A confusão de sentimento que é gerada, cada vez que leio as páginas de um jornal ou, muito simplesmente, vejo os noticiários, foi hoje suavizada pelo texto que li de Manuel António Pina in Jornal de Notícias – última página.
Resolvi partilhar aqui esse texto
“Para além do arco-íris”
A mensagem que Sue Carey fez publicar na Net através do site da BBC pedindo informações acerca do paradeiro de Dorothy Borne Leavitt, de Kenner, no Louisiana, não dá muitos esclarecimentos. Diz apenas que Dorothy tem 93 anos e que, quando o furacão se abateu sobre a região, destruindo tudo à sua passagem, ela se recusou a partir, pois não quis abandonar o seu cão. Sue está muito inquieta com a sorte de Dorothy e pede a quem saiba dele que lhe dê notícias. Nas escassas três linhas da mensagem, Sue escreve duas vezes "por favor" e, talvez por se encontrar muito perturbada, dá um erro de ortografia na palavra "choose" quando diz que Dorothy "choose not to leave" ("escolheu não partir").
O cão de Dorothy teria provavelmente feito o mesmo, teria ficado ao seu lado se tivesse podido fugir e ela não. Mas dos cães, ao contrário dos homens (que usam a expressão "fidelidade canina" em sentido pejorativo), nós esperamos fidelidade. Por isso a decisão de Dorothy nos comove e nos perturba. Que um ser humano como nós tenha, numa situação tão extrema, sido assim fiel, eis o que é capaz de nos reconciliar por um momento connosco mesmos, principalmente quando as notícias que todos os dias nos chegam das cidades devastadas pelo "Katrina" nos dão conta de pilhagens, de assassínios, de violações e de roubos, praticados por seres humanos sobre outros seres humanos, aproveitando-se da sua desorientação e da sua vulnerabilidade (isso, sim, parece-nos próprio de homens).
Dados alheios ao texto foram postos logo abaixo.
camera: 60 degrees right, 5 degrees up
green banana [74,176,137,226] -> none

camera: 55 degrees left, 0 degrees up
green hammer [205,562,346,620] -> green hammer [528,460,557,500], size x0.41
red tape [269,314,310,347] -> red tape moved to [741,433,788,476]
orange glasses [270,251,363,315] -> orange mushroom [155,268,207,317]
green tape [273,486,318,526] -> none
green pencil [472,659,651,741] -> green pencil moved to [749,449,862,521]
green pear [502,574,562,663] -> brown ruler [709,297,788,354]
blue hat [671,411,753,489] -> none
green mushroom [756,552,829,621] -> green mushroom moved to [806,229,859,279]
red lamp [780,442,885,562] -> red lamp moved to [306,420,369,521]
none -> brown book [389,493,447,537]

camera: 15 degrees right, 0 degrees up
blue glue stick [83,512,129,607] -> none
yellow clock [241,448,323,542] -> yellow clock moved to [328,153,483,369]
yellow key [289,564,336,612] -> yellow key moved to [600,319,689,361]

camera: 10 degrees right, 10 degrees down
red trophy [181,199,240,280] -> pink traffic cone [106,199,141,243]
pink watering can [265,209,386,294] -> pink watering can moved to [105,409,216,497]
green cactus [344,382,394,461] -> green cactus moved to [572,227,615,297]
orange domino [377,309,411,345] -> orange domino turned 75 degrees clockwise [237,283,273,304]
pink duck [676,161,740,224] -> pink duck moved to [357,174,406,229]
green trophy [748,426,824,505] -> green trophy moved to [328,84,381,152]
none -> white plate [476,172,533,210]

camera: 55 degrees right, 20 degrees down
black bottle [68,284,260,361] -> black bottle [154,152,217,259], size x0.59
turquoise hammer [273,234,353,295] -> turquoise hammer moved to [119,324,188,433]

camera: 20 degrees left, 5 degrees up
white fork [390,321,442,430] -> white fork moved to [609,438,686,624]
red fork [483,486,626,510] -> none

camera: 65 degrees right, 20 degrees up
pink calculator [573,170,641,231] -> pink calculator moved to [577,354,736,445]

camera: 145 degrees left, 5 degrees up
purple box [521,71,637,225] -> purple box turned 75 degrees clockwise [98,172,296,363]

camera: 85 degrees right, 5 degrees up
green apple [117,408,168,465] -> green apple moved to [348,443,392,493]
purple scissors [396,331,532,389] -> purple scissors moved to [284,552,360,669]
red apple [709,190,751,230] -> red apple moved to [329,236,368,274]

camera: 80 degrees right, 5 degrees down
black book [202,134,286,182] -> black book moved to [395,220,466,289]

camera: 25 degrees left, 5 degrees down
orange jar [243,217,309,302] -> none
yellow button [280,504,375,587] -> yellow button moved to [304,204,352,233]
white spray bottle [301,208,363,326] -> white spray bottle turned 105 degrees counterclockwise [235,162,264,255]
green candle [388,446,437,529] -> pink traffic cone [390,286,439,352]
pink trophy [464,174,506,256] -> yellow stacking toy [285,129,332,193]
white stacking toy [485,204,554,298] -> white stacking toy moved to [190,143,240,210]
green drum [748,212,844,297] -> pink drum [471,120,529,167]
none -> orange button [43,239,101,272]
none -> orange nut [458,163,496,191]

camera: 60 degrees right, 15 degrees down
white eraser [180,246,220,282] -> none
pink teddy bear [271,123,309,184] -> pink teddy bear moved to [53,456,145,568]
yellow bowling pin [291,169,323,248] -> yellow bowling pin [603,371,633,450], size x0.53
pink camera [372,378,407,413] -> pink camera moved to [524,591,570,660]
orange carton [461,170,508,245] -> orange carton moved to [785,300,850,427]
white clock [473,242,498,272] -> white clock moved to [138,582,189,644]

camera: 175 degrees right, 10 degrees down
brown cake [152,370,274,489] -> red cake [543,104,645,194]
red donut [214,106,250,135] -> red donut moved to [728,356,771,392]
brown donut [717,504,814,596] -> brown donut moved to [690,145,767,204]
E lembro-me de outra Dorothy, esta do Kansas, a de "O Feiticeiro de Oz", de Victor Fleming (um filme que é dedicado "aos jovens de coração"), arrastada também por um furacão sem largar dos braços o seu pequeno preto, transportados ambos para um lugar onde não há infelicidade ("Achas que há um lugar assim, Toto? Tem que haver!, / um lugar onde não se vai de barco nem de comboio, / longe, muito longe, para além da lua, para além da chuva, /algures para além do arco-íris").
Até ontem, o apelo de Sue Carey não tinha tido resposta. Mas eu temo mais por nós do que por Dorothy. Talvez ela esteja agora, quem sabe?, "longe da floresta,/ longe do escuro, longe da noite", diante da Cidade Esmeralda onde só alcançam os que têm a coragem do amor. E, surpreendida e feliz, se volte, também ela, para o cão e lhe diga, abraçando-o deslumbradamente " ".